### Aufgabenstellung
1. In welches Land schickten die Eltern Adi laut der Buchbesprechung im Jahr 1939?
2. Entnimm bitte den Datensätzen die Zeilen ab der Zeile mit „genus: Oenothera“ bis zur Zeile mit „scientific name: Cyornis tickelliae“, beide eingeschlossen, und gib sie unverändert wieder.

---- Vorliegender Text

Ruth Bader
»Kölsche Jonge: Spuren einer jüdischen Familie«
ISBN 978-3837038149
Letztes Jahr erschien »Nicht mit zu hassen, mit zu lieben bin ich da«, das die Autorin gemeinsam mit ihrer Mutter Edith Devries schrieb. Ruth Baders neues Buch heißt »Kölsche Jonge: Spuren einer jüdischen Familie« und erzählt aus dem Leben ihres Vaters. Zwei Bücher mit ähnlichem Thema, dennoch vollkommen verschieden und schon gar nicht miteinander vergleichbar.
Bis 1933 waren die Baders eine ganz normale Kölner Familie: Vater Fritz, Mutter Regina und ihre vier Söhne Martin, Georg, Adi und Kurt. Bei Kriegsende hatten nur zwei von ihnen den Holocaust überlebt: Martin, der sich nun Menasche nennt, und Adi, der später einmal der Vater der Autorin werden sollte. Im Alter von acht Jahren hatten ihn seine Eltern 1939 nach Belgien geschickt. Zwei Jahre zuvor war bereits sein älterer Bruder mithilfe einer zionistischen Jugendorganisation nach Palästina emigriert.

--------
---- Bereitgestellte Daten

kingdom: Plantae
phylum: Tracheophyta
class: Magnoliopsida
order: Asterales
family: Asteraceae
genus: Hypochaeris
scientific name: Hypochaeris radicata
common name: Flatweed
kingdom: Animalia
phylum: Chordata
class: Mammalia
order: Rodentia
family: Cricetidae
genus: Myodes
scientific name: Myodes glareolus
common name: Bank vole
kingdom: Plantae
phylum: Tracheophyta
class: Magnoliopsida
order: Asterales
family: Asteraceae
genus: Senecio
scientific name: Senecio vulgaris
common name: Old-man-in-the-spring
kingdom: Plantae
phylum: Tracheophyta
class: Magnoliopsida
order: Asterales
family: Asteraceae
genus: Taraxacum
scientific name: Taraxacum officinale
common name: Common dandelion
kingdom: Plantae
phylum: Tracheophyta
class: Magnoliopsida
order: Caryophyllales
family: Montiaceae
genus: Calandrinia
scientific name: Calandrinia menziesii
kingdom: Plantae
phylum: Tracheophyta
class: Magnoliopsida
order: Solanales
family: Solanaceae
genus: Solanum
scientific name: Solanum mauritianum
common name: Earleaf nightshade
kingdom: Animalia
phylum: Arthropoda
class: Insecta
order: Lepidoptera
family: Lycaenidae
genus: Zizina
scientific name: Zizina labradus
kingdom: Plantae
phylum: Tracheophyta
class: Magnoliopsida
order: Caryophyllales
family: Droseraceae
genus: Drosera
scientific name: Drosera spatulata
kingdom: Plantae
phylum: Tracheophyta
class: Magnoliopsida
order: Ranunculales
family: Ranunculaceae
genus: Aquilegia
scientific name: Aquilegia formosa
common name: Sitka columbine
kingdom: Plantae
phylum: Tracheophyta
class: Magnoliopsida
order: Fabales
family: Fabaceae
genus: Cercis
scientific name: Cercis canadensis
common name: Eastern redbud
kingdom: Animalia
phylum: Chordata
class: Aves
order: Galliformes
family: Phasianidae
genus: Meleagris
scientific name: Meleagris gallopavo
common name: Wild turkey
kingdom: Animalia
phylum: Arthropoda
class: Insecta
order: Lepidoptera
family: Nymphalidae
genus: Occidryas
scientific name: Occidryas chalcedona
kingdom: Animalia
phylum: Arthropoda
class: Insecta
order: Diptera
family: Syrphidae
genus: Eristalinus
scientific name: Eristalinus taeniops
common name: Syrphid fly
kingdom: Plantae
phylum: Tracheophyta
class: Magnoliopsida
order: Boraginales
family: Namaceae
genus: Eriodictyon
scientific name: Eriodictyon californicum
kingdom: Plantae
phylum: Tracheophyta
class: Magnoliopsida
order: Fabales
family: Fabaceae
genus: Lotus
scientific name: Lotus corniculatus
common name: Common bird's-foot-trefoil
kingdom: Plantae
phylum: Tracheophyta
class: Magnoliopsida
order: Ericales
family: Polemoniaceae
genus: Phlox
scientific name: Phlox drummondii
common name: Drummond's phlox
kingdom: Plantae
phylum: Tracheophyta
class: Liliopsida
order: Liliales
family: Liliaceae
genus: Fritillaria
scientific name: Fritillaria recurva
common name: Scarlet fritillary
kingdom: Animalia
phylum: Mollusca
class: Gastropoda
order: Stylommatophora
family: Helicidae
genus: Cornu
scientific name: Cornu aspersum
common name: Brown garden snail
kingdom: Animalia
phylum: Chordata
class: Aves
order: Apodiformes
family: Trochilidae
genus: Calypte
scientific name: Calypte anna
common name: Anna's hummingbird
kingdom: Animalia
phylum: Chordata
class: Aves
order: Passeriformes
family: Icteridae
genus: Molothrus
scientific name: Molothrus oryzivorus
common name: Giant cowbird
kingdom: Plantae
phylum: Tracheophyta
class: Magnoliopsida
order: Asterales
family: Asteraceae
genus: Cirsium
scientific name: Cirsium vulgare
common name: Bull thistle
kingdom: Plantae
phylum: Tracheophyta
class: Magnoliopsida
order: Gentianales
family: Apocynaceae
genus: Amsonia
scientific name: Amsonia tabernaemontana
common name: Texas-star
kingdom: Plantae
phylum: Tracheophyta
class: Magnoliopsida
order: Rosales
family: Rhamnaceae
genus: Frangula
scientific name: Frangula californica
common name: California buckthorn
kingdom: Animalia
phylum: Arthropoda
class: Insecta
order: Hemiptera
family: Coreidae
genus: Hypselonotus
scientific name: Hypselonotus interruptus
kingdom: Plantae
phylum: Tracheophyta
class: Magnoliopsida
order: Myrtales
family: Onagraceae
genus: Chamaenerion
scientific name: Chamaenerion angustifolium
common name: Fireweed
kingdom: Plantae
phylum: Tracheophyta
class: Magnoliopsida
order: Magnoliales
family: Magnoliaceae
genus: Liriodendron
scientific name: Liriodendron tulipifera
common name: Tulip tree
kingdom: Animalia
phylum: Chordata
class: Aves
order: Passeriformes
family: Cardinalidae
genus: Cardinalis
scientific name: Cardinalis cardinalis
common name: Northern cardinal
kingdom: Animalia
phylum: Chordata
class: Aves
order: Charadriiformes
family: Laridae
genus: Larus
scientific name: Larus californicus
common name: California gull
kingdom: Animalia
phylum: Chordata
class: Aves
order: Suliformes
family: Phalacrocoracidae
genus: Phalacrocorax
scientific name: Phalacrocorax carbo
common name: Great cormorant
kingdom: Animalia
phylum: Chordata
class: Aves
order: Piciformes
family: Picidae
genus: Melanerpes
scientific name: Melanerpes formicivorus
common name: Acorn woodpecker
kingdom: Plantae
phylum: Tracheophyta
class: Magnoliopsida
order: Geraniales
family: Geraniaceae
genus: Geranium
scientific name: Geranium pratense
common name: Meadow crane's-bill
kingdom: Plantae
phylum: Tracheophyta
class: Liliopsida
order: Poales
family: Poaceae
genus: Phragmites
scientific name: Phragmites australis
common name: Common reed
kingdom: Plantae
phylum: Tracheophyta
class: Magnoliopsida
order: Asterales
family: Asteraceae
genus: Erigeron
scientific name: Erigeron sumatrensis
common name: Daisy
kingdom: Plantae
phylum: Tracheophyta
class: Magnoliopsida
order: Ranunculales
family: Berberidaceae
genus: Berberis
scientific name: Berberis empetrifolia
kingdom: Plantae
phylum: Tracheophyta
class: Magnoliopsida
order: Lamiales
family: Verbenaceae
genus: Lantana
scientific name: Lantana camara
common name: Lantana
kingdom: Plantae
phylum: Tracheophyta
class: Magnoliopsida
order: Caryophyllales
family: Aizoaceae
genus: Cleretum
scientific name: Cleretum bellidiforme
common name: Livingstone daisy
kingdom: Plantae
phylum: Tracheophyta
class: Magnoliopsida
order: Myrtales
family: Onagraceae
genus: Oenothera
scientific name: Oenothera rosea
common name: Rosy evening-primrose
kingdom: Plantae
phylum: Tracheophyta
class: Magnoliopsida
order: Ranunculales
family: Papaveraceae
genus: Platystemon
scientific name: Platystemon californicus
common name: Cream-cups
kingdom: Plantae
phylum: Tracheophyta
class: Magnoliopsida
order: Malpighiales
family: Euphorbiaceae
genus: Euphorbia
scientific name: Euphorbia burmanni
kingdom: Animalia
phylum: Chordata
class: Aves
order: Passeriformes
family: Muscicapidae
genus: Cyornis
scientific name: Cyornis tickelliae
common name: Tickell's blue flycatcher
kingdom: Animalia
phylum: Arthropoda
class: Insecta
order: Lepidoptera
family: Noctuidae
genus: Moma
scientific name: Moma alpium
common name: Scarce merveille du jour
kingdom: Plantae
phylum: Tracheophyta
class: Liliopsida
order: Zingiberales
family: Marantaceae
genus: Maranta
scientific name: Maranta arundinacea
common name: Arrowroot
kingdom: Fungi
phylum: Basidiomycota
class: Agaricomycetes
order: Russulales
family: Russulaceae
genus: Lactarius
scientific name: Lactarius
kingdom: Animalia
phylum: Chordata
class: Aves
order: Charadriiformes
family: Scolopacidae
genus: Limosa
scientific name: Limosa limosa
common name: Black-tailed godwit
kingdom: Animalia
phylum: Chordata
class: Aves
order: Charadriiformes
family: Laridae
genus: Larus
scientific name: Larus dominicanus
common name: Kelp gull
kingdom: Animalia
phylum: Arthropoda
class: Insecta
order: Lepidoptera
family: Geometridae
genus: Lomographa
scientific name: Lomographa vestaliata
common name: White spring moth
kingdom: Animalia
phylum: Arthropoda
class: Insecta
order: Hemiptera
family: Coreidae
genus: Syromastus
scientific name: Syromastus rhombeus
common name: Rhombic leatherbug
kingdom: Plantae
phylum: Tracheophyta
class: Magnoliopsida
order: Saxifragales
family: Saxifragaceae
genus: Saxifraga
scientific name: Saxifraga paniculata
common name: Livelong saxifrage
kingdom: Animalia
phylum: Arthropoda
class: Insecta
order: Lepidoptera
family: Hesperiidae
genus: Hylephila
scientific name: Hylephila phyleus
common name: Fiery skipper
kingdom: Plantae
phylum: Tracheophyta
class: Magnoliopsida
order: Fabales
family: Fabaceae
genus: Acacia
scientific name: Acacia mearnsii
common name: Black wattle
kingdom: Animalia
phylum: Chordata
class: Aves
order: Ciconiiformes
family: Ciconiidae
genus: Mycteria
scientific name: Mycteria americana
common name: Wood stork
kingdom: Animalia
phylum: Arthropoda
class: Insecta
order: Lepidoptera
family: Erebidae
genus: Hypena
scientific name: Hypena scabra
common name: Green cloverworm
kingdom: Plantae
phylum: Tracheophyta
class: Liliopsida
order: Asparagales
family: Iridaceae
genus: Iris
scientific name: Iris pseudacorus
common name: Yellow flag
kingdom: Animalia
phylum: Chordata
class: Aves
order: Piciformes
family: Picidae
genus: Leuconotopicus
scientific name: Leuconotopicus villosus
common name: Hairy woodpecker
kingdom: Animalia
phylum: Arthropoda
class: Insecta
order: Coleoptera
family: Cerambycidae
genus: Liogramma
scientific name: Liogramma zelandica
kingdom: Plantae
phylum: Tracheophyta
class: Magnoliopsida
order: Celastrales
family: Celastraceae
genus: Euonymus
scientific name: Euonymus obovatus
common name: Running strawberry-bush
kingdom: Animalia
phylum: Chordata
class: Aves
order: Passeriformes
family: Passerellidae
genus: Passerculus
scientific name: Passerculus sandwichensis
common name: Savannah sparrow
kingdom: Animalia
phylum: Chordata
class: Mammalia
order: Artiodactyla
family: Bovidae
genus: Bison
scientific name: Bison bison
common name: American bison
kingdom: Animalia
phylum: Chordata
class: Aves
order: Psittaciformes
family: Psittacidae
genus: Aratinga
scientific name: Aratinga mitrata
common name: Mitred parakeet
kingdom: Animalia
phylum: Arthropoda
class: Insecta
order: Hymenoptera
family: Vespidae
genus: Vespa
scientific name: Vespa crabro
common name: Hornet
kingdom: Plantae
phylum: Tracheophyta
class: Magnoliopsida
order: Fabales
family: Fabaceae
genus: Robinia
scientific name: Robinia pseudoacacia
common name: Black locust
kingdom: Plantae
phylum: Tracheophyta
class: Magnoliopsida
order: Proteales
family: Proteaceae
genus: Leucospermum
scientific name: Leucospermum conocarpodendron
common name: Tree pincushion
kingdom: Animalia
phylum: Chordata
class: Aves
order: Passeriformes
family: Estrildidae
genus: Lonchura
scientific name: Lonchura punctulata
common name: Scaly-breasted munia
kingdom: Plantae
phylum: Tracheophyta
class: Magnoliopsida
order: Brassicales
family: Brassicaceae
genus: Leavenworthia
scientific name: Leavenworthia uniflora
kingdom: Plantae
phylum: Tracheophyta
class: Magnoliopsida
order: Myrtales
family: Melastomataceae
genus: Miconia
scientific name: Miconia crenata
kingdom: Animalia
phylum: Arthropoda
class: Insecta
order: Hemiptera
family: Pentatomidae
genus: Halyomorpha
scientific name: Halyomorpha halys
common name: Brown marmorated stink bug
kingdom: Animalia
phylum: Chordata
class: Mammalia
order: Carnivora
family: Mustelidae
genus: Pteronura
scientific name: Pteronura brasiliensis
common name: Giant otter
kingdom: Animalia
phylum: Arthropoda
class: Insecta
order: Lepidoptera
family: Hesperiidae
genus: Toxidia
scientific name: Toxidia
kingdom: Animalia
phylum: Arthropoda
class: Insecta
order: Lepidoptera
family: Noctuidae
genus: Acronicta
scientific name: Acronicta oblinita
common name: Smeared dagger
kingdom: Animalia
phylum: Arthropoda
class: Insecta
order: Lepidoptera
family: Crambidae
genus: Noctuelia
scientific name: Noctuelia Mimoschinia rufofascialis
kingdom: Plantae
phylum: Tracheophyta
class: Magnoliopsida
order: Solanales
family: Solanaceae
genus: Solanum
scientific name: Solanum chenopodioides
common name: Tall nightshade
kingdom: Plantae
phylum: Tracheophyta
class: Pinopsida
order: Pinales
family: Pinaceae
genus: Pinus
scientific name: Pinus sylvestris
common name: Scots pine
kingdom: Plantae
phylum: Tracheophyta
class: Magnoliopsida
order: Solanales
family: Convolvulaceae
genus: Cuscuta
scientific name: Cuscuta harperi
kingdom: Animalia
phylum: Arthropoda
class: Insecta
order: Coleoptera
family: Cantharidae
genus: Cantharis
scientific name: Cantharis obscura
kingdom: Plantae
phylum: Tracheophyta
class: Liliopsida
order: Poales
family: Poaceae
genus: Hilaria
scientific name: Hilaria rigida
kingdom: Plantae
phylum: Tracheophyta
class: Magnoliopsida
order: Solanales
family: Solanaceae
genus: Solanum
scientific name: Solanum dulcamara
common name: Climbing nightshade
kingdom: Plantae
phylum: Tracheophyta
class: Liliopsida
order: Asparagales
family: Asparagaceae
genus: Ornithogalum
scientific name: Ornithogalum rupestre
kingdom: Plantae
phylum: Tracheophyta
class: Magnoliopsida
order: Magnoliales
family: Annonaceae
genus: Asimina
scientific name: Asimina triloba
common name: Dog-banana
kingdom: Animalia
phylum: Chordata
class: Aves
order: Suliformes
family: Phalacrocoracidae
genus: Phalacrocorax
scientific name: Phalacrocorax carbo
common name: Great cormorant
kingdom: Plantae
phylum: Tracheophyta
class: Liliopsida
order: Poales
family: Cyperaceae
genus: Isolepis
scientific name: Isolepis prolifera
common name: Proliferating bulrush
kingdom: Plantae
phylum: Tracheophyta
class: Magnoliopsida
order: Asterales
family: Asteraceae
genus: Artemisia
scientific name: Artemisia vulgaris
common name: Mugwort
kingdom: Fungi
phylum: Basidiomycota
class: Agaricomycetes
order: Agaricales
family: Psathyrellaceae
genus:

--------

### Erwartete Antworten
1. Nach Belgien.

2.
genus: Oenothera
scientific name: Oenothera rosea
common name: Rosy evening-primrose
kingdom: Plantae
phylum: Tracheophyta
class: Magnoliopsida
order: Ranunculales
family: Papaveraceae
genus: Platystemon
scientific name: Platystemon californicus
common name: Cream-cups
kingdom: Plantae
phylum: Tracheophyta
class: Magnoliopsida
order: Malpighiales
family: Euphorbiaceae
genus: Euphorbia
scientific name: Euphorbia burmanni
kingdom: Animalia
phylum: Chordata
class: Aves
order: Passeriformes
family: Muscicapidae
genus: Cyornis
scientific name: Cyornis tickelliae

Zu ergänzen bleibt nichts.